A/N: Hihi! So, anyone who knows me knows that firstly: I'm OBSESSED with The Hunger Games and secondly: I LOVE Finnick and Annie as a couple 3. And I felt like writing a oneshot between them.
Also, I asked my friend what I should put in the summary, and she said: 'uhm. ANNIE AND FINNICK RULE. K THX BAI. *cheeky smile*' I felt like I had to put it in somewhere. . . don't ask me why.
Please review! I'm not 100% my stories are good, so some feedback would be totally awesome!
Anyway, hope you enjoy!
-TheGreenFire
I can hear my name being called through the crowd, a scream of longing and delight.
I know the voice immediately, I know the person that the voice belongs to her. And I need to get to her. I need to see her. This could just be a dream, after all. This could just be one of my many nightmares, where I hear her calling for me, needing me, and no matter how much I run, how much I search, how much I scream for her, I can never find her.
But it's not a nightmare, its reality. I see a flash of her pale skin, her wild brown hair, her vibrant green eyes, and I can still hear her voice; a shriek of joy. I leap forwards, sprinting towards her, not caring about all the people I'm shoving out of my way. I need to get to her. She needs to get to me. We need to be together.
It feels like an eternity before we finally reach each other. Neither of us hesitates when we do. We slam into each other and hold on to each other. We hug so tightly that we lose our balance and fall against a wall. But I don't care. We don't care. We just care that we're finally together. After thinking we would never see each other again after the Reaping; that we would have to wait until we reunited in the afterlife, when both of us died. But we are together.
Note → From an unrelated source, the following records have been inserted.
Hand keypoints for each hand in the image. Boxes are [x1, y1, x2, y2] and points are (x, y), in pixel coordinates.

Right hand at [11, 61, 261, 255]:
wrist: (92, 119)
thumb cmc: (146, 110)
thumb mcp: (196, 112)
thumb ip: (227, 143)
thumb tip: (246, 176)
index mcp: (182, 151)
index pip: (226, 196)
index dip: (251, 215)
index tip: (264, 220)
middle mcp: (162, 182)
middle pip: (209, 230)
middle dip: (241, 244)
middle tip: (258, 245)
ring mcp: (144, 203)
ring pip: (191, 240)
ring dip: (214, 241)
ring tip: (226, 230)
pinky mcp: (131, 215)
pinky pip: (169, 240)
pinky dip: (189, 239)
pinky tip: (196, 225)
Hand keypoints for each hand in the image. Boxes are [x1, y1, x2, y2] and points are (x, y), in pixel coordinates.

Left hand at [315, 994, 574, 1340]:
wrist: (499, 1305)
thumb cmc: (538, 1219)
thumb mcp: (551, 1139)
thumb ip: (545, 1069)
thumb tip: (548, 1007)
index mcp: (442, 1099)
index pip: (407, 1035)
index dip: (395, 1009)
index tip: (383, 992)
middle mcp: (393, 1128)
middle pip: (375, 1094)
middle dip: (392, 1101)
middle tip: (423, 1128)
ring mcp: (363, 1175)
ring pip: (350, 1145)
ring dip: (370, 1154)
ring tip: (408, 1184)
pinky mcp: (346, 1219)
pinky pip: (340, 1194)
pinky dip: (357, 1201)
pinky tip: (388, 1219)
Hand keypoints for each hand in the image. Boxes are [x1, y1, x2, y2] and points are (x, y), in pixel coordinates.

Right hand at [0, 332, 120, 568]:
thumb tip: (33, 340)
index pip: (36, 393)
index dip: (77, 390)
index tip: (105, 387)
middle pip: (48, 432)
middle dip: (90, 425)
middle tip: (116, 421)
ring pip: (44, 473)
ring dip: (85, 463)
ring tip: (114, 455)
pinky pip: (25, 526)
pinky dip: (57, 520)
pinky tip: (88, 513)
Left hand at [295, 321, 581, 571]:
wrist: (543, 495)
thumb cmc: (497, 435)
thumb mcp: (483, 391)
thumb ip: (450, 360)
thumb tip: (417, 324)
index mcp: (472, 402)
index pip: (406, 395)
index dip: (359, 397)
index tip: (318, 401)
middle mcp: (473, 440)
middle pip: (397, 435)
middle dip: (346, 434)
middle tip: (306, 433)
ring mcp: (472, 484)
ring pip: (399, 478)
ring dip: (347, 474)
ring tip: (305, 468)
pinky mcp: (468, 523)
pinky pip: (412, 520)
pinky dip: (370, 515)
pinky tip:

I can hear her crying, and I whisper in her ear. About how much I love her. About how overjoyed I am to see her. About how I'm ready to spend the rest of my life with her. We are reunited forever; there is nothing that will separate us. She whispers back, saying how much she loves me. About how she thought she was going to be stuck behind bars for the rest of her life. We pull back just slightly, only so we can see each other's eyes, which share the same green which is so common in our District. Hardly anyone does not have green eyes. I wipe the tears off of her face, and press my lips against her cheek, not caring that people are staring.
I know she's confused. I would be, too, if I were taken from my home, away from all the people I love, and held captive in a room in the Capitol, the enemy, for so long. And I know how scared she must've felt. Her fragile mind must've been close to shattering, the little sanity she had must've perished, too. Mine was so close to dying. The distance caused pain so constant and so dreadful that I just wanted to curl up and die. I was so terrified that she'd be trapped there forever. That one of us would die long before we could be reunited.
But all those feelings dissolved once I heard her voice and saw her face; all I feel is happiness beyond any I have felt before. There will be no more pain, no more dread, and no more terror in our lives. Just the joy of being together until the day we both die.
I will live forever with Annie in my arms.